• But de l'exercice: Présentez, s'il vous plaît, toutes les lignes du matériel ci-dessous sous forme de tableau Markdown à deux colonnes, « Rang » pour le numéro et « Ligne » pour le texte. Laissez de côté les lignes vides.

• Données enregistrées:
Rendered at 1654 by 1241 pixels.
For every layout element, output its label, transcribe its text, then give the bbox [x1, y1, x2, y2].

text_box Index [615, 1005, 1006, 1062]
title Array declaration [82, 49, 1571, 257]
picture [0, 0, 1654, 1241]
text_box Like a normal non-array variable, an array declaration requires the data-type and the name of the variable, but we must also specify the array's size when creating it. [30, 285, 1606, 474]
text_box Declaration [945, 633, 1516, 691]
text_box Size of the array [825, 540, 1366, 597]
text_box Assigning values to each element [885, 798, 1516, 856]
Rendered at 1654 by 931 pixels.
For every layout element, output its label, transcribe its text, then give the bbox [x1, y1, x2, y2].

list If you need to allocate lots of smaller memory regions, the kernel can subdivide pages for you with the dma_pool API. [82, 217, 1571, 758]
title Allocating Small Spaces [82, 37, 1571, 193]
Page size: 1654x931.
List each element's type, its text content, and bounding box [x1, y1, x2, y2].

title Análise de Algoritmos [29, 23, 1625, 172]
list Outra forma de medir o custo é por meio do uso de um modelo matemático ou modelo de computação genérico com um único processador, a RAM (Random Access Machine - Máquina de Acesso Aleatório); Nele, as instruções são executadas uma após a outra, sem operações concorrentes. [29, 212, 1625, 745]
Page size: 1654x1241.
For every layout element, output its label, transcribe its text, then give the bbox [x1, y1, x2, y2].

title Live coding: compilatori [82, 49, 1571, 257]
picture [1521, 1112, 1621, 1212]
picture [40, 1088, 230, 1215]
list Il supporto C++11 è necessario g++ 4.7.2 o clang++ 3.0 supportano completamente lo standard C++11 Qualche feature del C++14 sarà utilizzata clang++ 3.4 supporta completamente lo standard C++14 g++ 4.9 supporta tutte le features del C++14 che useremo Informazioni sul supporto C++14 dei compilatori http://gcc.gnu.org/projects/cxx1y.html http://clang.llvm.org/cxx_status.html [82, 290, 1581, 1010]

• Réponse complète:
| Rang | Ligne |
|---|---|
| 1 | Rendered at 1654 by 1241 pixels. |
| 2 | For every layout element, output its label, transcribe its text, then give the bbox [x1, y1, x2, y2]. |
| 3 | text_box Index [615, 1005, 1006, 1062] |
| 4 | title Array declaration [82, 49, 1571, 257] |
| 5 | picture [0, 0, 1654, 1241] |
| 6 | text_box Like a normal non-array variable, an array declaration requires the data-type and the name of the variable, but we must also specify the array's size when creating it. [30, 285, 1606, 474] |
| 7 | text_box Declaration [945, 633, 1516, 691] |
| 8 | text_box Size of the array [825, 540, 1366, 597] |
| 9 | text_box Assigning values to each element [885, 798, 1516, 856] |
| 10 | Rendered at 1654 by 931 pixels. |
| 11 | For every layout element, output its label, transcribe its text, then give the bbox [x1, y1, x2, y2]. |
| 12 | list If you need to allocate lots of smaller memory regions, the kernel can subdivide pages for you with the dma_pool API. [82, 217, 1571, 758] |
| 13 | title Allocating Small Spaces [82, 37, 1571, 193] |
| 14 | Page size: 1654x931. |
| 15 | List each element's type, its text content, and bounding box [x1, y1, x2, y2]. |
| 16 | title Análise de Algoritmos [29, 23, 1625, 172] |
| 17 | list Outra forma de medir o custo é por meio do uso de um modelo matemático ou modelo de computação genérico com um único processador, a RAM (Random Access Machine - Máquina de Acesso Aleatório); Nele, as instruções são executadas uma após a outra, sem operações concorrentes. [29, 212, 1625, 745] |
| 18 | Page size: 1654x1241. |
| 19 | For every layout element, output its label, transcribe its text, then give the bbox [x1, y1, x2, y2]. |
| 20 | title Live coding: compilatori [82, 49, 1571, 257] |
| 21 | picture [1521, 1112, 1621, 1212] |
| 22 | picture [40, 1088, 230, 1215] |
| 23 | list Il supporto C++11 è necessario g++ 4.7.2 o clang++ 3.0 supportano completamente lo standard C++11 Qualche feature del C++14 sarà utilizzata clang++ 3.4 supporta completamente lo standard C++14 g++ 4.9 supporta tutte le features del C++14 che useremo Informazioni sul supporto C++14 dei compilatori http://gcc.gnu.org/projects/cxx1y.html http://clang.llvm.org/cxx_status.html [82, 290, 1581, 1010] |